Give every line of the rows below as a Markdown table with the columns No and Line, numbering the lines in order and leaving out blank lines. Leave the pictures out of your answer.
** begin **
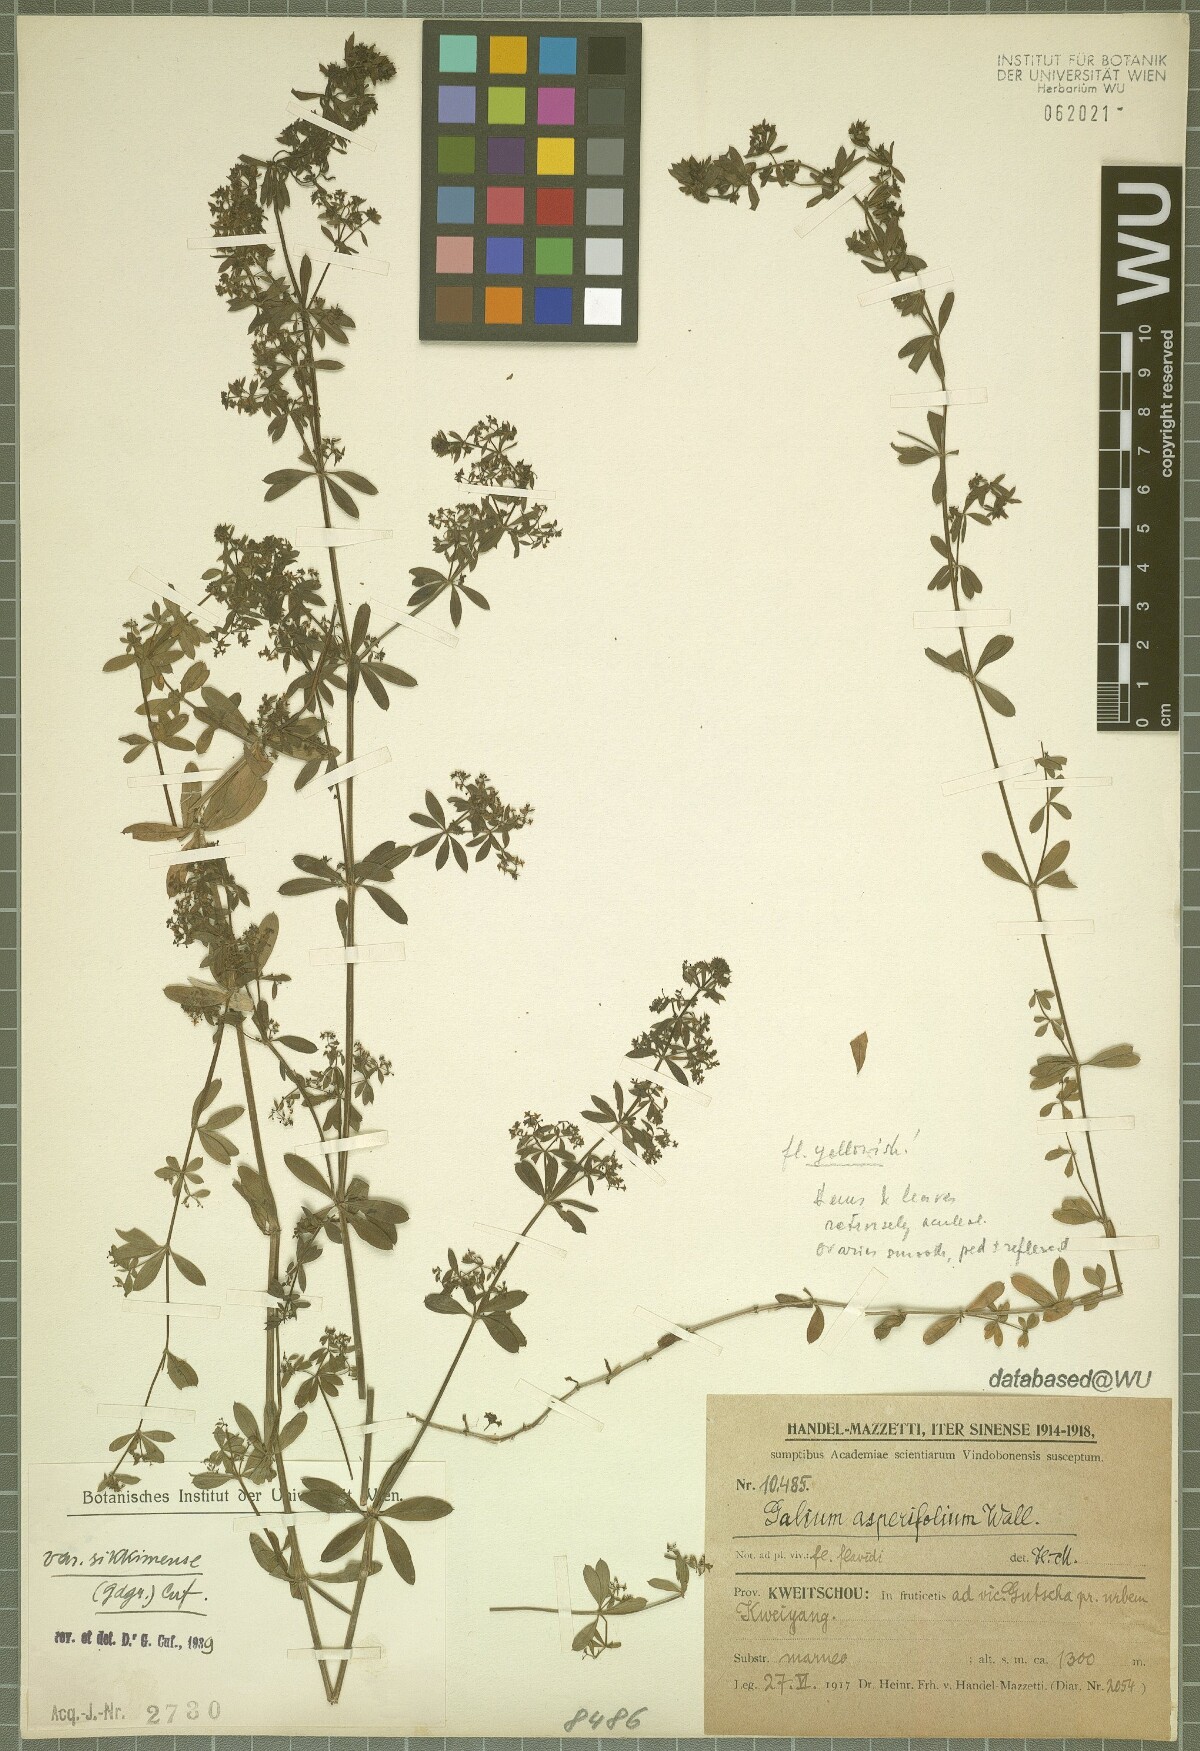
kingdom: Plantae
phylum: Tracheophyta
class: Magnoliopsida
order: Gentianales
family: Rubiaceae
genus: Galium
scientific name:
** end **
Solved exercise
| No | Line |
|---|---|
| 1 | kingdom: Plantae |
| 2 | phylum: Tracheophyta |
| 3 | class: Magnoliopsida |
| 4 | order: Gentianales |
| 5 | family: Rubiaceae |
| 6 | genus: Galium |
| 7 | scientific name: |